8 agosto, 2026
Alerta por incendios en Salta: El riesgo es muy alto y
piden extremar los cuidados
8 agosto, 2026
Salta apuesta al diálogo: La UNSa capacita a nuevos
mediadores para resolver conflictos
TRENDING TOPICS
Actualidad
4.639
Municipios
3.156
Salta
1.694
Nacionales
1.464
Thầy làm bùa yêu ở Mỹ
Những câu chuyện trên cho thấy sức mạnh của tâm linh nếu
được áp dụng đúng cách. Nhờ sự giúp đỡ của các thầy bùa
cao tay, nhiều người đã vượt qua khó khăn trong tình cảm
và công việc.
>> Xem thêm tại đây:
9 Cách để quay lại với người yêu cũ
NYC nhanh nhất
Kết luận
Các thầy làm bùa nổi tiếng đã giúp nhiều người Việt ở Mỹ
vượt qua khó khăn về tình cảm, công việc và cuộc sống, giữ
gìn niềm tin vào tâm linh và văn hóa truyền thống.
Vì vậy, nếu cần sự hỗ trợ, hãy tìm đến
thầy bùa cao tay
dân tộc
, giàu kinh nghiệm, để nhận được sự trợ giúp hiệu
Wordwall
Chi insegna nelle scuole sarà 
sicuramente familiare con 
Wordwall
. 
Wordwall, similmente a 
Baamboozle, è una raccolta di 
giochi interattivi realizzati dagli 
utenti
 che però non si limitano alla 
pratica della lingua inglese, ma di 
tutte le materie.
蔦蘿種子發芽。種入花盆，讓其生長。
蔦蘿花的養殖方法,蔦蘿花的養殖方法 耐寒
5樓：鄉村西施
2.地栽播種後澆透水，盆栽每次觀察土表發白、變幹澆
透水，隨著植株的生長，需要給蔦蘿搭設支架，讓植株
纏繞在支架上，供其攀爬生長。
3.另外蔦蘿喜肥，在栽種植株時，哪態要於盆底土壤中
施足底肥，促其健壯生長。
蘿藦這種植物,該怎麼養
────────
▶ **WHAT YOU ARE ASKED TO DO**
Edit these lines so that every "Wordwall" becomes "Quizlet", with nothing else changed.

▶ **THE COMPLETED TASK**
8 agosto, 2026
Alerta por incendios en Salta: El riesgo es muy alto y
piden extremar los cuidados
8 agosto, 2026
Salta apuesta al diálogo: La UNSa capacita a nuevos
mediadores para resolver conflictos
TRENDING TOPICS
Actualidad
4.639
Municipios
3.156
Salta
1.694
Nacionales
1.464
Thầy làm bùa yêu ở Mỹ
Những câu chuyện trên cho thấy sức mạnh của tâm linh nếu
được áp dụng đúng cách. Nhờ sự giúp đỡ của các thầy bùa
cao tay, nhiều người đã vượt qua khó khăn trong tình cảm
và công việc.
>> Xem thêm tại đây:
9 Cách để quay lại với người yêu cũ
NYC nhanh nhất
Kết luận
Các thầy làm bùa nổi tiếng đã giúp nhiều người Việt ở Mỹ
vượt qua khó khăn về tình cảm, công việc và cuộc sống, giữ
gìn niềm tin vào tâm linh và văn hóa truyền thống.
Vì vậy, nếu cần sự hỗ trợ, hãy tìm đến
thầy bùa cao tay
dân tộc
, giàu kinh nghiệm, để nhận được sự trợ giúp hiệu
Quizlet
Chi insegna nelle scuole sarà 
sicuramente familiare con 
Quizlet
. 
Quizlet, similmente a 
Baamboozle, è una raccolta di 
giochi interattivi realizzati dagli 
utenti
 che però non si limitano alla 
pratica della lingua inglese, ma di 
tutte le materie.
蔦蘿種子發芽。種入花盆，讓其生長。
蔦蘿花的養殖方法,蔦蘿花的養殖方法 耐寒
5樓：鄉村西施
2.地栽播種後澆透水，盆栽每次觀察土表發白、變幹澆
透水，隨著植株的生長，需要給蔦蘿搭設支架，讓植株
纏繞在支架上，供其攀爬生長。
3.另外蔦蘿喜肥，在栽種植株時，哪態要於盆底土壤中
施足底肥，促其健壯生長。
蘿藦這種植物,該怎麼養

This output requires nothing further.